Would you like to change the time the meta-data is backed up? [no]: yes << [Here is where you're asked again if want to change the time the backups will run]
What hour of the day (UTC) should the meta-data be backed up? (0..23): 23
What minute of the hour should the meta-data be backed up? (0..59): 00
VPLEX is configured to back up meta-data every day at 23:00 (UTC).
Would you like to change the time the meta-data is backed up? [no]: <<
[use the default selection this time to keep the newly set time by pressing the Enter/Return key]

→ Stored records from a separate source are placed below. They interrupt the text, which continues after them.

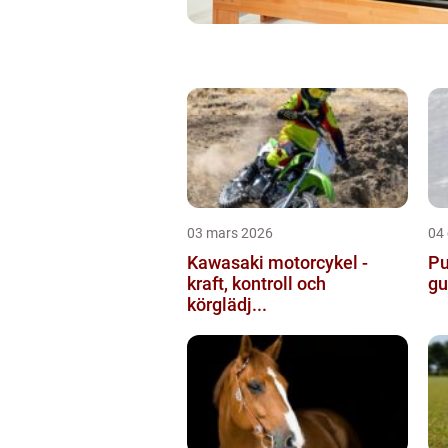
03 mars 2026
04
Kawasaki motorcykel -
Pu
kraft, kontroll och
gu
körglädj...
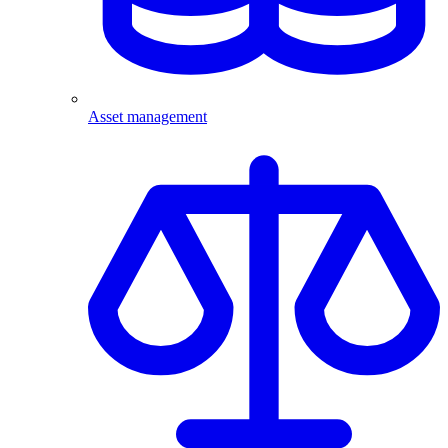
Asset management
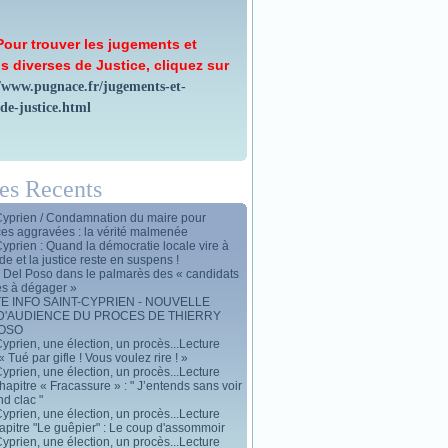
Pour trouver les jugements et
s diverses de Justice, cliquez sur
//www.pugnace.fr/jugements-et-
-de-justice.html
les Recents
Cyprien / Condamnation du maire pour
ces aggravées : la vérité malmenée
Cyprien : Quand la démocratie locale vire à
de et la justice reste en suspens !
y Del Poso dans le palmarès des « candidats
es à dégager »
E INFO SAINT-CYPRIEN - NOUVELLE
D'AUDIENCE DU PROCES DE THIERRY
POSO
yprien, une élection, un procès...Lecture
« Tué par gifle ! Vous voulez rire ! »
yprien, une élection, un procès...Lecture
apitre « Fracassure » : " J’entends sans voir
d clac "
yprien, une élection, un procès...Lecture
apitre "Le guêpier" : Le coup d'assommoir
yprien, une élection, un procès...Lecture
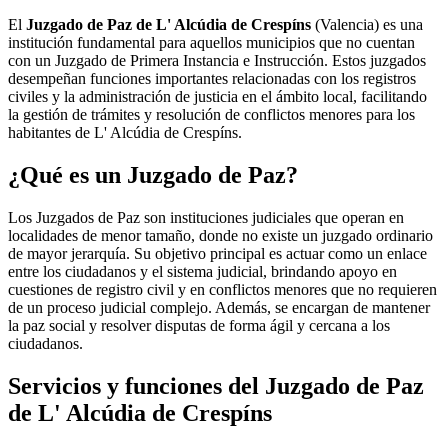
El
Juzgado de Paz de L' Alcúdia de Crespíns
(Valencia) es una
institución fundamental para aquellos municipios que no cuentan
con un Juzgado de Primera Instancia e Instrucción. Estos juzgados
desempeñan funciones importantes relacionadas con los registros
civiles y la administración de justicia en el ámbito local, facilitando
la gestión de trámites y resolución de conflictos menores para los
habitantes de
L' Alcúdia de Crespíns
.
¿Qué es un Juzgado de Paz?
Los Juzgados de Paz son instituciones judiciales que operan en
localidades de menor tamaño, donde no existe un juzgado ordinario
de mayor jerarquía. Su objetivo principal es actuar como un enlace
entre los ciudadanos y el sistema judicial, brindando apoyo en
cuestiones de registro civil y en conflictos menores que no requieren
de un proceso judicial complejo. Además, se encargan de mantener
la paz social y resolver disputas de forma ágil y cercana a los
ciudadanos.
Servicios y funciones del Juzgado de Paz
de
L' Alcúdia de Crespíns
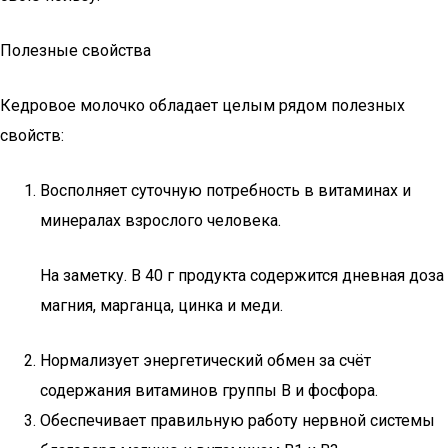
Полезные свойства
Кедровое молочко обладает целым рядом полезных
свойств:
Восполняет суточную потребность в витаминах и
минералах взрослого человека.
На заметку. В 40 г продукта содержится дневная доза
магния, марганца, цинка и меди.
Нормализует энергетический обмен за счёт
содержания витаминов группы B и фосфора.
Обеспечивает правильную работу нервной системы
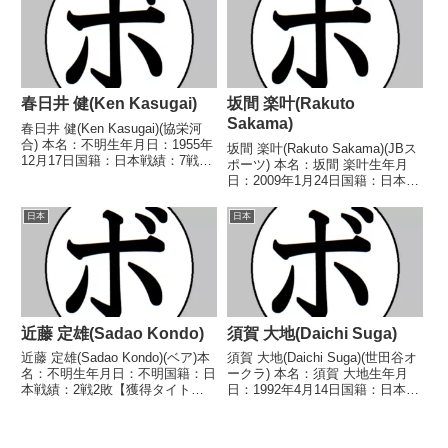
(三鷹) 1966...
●4R判定 (採点...
春日井 健(Ken Kasugai)
坂間 楽叶(Rakuto
Sakama)
春日井 健(Ken Kasugai)(協栄河
合) 本名：不明生年月日：1955年
坂間 楽叶(Rakuto Sakama)(JBス
12月17日国籍：日本戦績：7戦5
ポーツ) 本名：坂間 楽叶生年月
勝(2KO)1敗1分 【獲得タイトル】
日：2009年1月24日国籍：日本戦
1973年度全国高校ライトフライ
績：2戦2勝(2KO) 【獲得タイト
級王者(アマチュア) 【戦歴】
ル】なし 【戦歴】2026/03/10
日本
日本
1978/10/15 ○6...
○1RTKO ウィーラワット・サパ
ーンラー(タイ...
近藤 定雄(Sadao Kondo)
須賀 大地(Daichi Suga)
近藤 定雄(Sadao Kondo)(ベア)本
須賀 大地(Daichi Suga)(世田谷オ
名：不明生年月日：不明国籍：日
ークラ) 本名：須賀 大地生年月
本戦績：2戦2敗【獲得タイト
日：1992年4月14日国籍：日本戦
ル】なし【戦歴】■1946年度東日
績：5戦5勝(1KO) 【獲得タイト
本フライ級新人王2回戦
ル】2023年度全日本ウェルター
1946/10/19 ●1RKO 木村 功(京
級新人王 【戦歴】2023/02/10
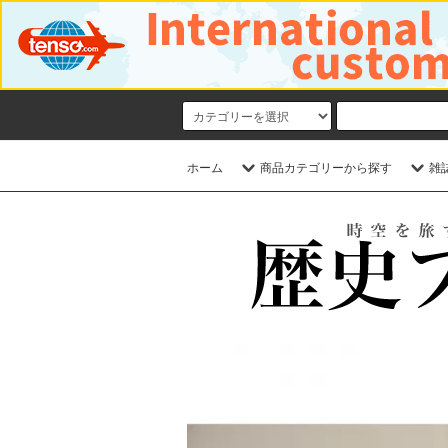
ホーム
商品カテゴリーから探す
雑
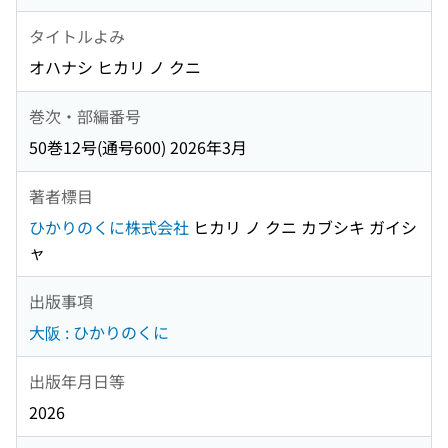
タイトルよみ
オハナシ ヒカリ ノ クニ
巻次・部編番号
50巻12号(通号600) 2026年3月
著者標目
ひかりのくに株式会社
ヒカリ ノ クニ カブシキ ガイシ
ャ
出版事項
大阪 : ひかりのくに
出版年月日等
2026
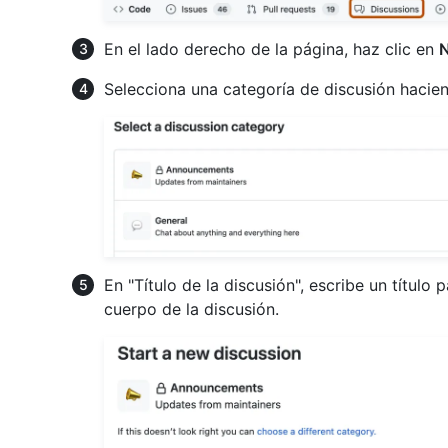
En el lado derecho de la página, haz clic en
N
Selecciona una categoría de discusión hacie
En "Título de la discusión", escribe un título p
cuerpo de la discusión.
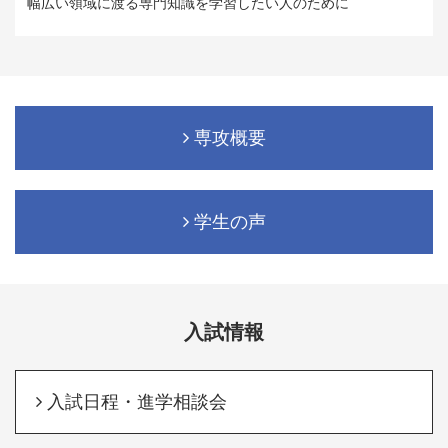
幅広い領域に渡る専門知識を学習したい人のために
専攻概要
学生の声
入試情報
入試日程・進学相談会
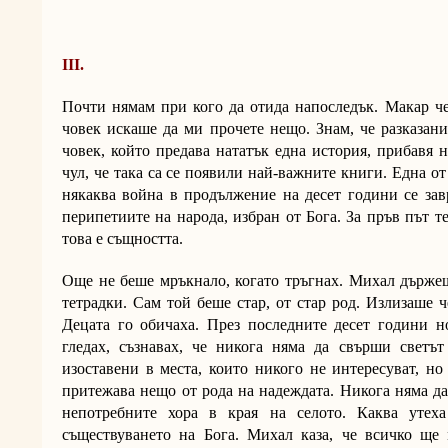
ІІІ.
Почти нямам при кого да отида напоследък. Макар че
човек искаше да ми прочете нещо. Знам, че разказани
човек, който предава нататък една история, прибавя 
чул, че така са се появили най-важните книги. Една от
някаква война в продължение на десет години се завр
перипетиите на народа, избран от Бога. За пръв път те
това е същността.
Още не беше мръкнало, когато тръгнах. Михал държеш
тетрадки. Сам той беше стар, от стар род. Излизаше че
Децата го обичаха. През последните десет години н
гледах, съзнавах, че никога няма да свърши светът
изоставени в места, които никого не интересуват, но
притежава нещо от рода на надеждата. Никога няма да
непотребните хора в края на селото. Каква утех
съществуването на Бога. Михал каза, че всичко ще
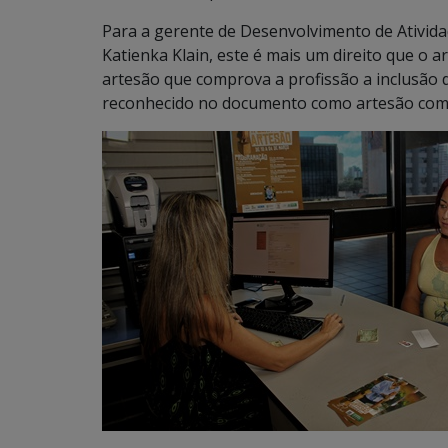
Para a gerente de Desenvolvimento de Ativida
Katienka Klain, este é mais um direito que o 
artesão que comprova a profissão a inclusão d
reconhecido no documento como artesão com 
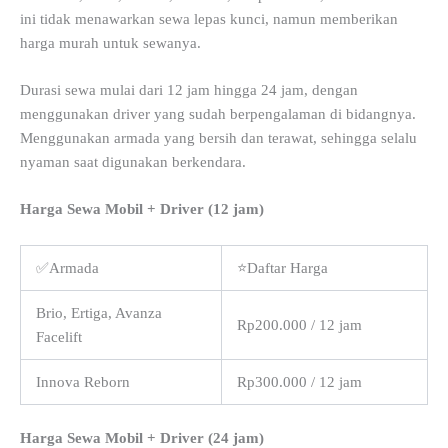
ini tidak menawarkan sewa lepas kunci, namun memberikan
harga murah untuk sewanya.
Durasi sewa mulai dari 12 jam hingga 24 jam, dengan
menggunakan driver yang sudah berpengalaman di bidangnya.
Menggunakan armada yang bersih dan terawat, sehingga selalu
nyaman saat digunakan berkendara.
Harga Sewa Mobil + Driver (12 jam)
✅Armada
⭐Daftar Harga
Brio, Ertiga, Avanza
Rp200.000 / 12 jam
Facelift
Innova Reborn
Rp300.000 / 12 jam
Harga Sewa Mobil + Driver (24 jam)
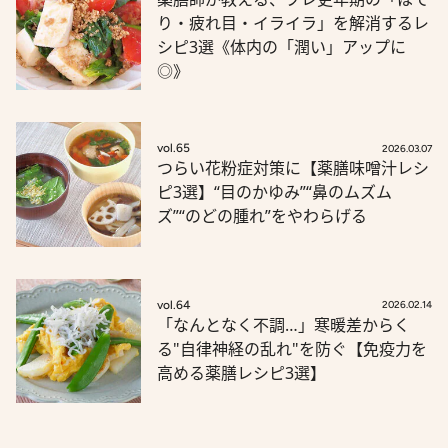
り・疲れ目・イライラ」を解消するレ
シピ3選《体内の「潤い」アップに
◎》
vol.65
2026.03.07
つらい花粉症対策に【薬膳味噌汁レシ
ピ3選】“目のかゆみ”“鼻のムズム
ズ”“のどの腫れ”をやわらげる
vol.64
2026.02.14
「なんとなく不調…」寒暖差からく
る"自律神経の乱れ"を防ぐ【免疫力を
高める薬膳レシピ3選】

You have chosen to configure the backup of the meta-data. Please note:
All times are UTC and are not based on the local time.
Review and Finish
Review the configuration information below. If the values are correct,
enter yes (or simply accept the default and press Enter) to start the
setup process. If the values are not correct, enter no to go back and
make changes or to exit the setup.
Meta-data Backups
Meta-data will be backed up every day at 23:00.
The following volumes will be used for the backup
:VPD83T3:60060160c9c02XXXXXXXXXXXX,VPD83T3:60060160c9c02c005XXXXXXXXXXXX
Would you like to run the setup process now? [yes]: <<
use the default selection, just press the Enter/Return key
Scheduling the backup of metadata...
Performing metadata backup (This will take a few minutes)
Successfully performed the initial backing up of metadata
Successfully scheduled the backing up of metadata
Successfully scheduled the metadata backup
The metadata backup has been successfully scheduled.